E' un messaggio potentissimo che vale la pena cogliere in tutta la sua deflagrante energia.
I flashback su Janine restituiscono un pezzetto, magari non fondamentale, importante dello spaccato esistenziale della ragazza con l'occhio bendato e soprattutto ci mostrano come, anche nei tempi "normali" prima di Gilead, ci fossero movimenti, che chiameremmo "pro vita", pronti a distorcere i messaggi più elementari ed indirizzare le scelte di giovani donne nel loro momento di massima vulnerabilità. E' un monito che si ribalta anche su di noi, in un mondo, quello nostro, nel quale assistiamo sempre più a manifestazioni di intolleranza verso chi si discosta da scelte comode, naturali e normali rispetto al conformismo religioso e istituzionale pre-costituito.

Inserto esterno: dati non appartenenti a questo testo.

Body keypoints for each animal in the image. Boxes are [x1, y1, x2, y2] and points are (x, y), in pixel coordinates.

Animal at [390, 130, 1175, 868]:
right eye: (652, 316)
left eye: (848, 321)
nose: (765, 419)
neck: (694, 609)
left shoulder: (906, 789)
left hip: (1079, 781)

E finiamo con gli spezzoni dedicati a Rita, anch'essi lancinanti e potentissimi.
Ha, personalmente, disturbato molto vederla succube e quasi complice della maternità di Serena. E' stato un disturbo "positivo", di quelli che scuotono la coscienza.
Rita ha vissuto talmente tanti anni in regime di non libertà e schiavitù, da sviluppare una sorta di Sindrome di Stoccolma verso il suo carceriere.
Sarà l'arrivo delle carte processuali, nelle quali le verrà chiesto di scagliarsi contro il comandante e a favore di Serena, a farle capire che, anche stavolta, anche ora che è diventata una donna libera, qualcuno ha cercato di controllarla e manipolarla, e quel qualcuno è Serena.
E allora assisteremo al riscatto della donna e al suo definitivo risveglio.
Milk è un episodio intensissimo e anche di svolta.
June e Rita passano definitivamente all'attacco, mostrando di poter compiere, finalmente, scelte da donne libere e di essersi messe alle spalle quantomeno le chiavi di una gabbia mentale fatta di soprusi e scelte fatte per non infilarsi negli scenari peggiori.
I tamburi stan battendo. La riscossa è vicina?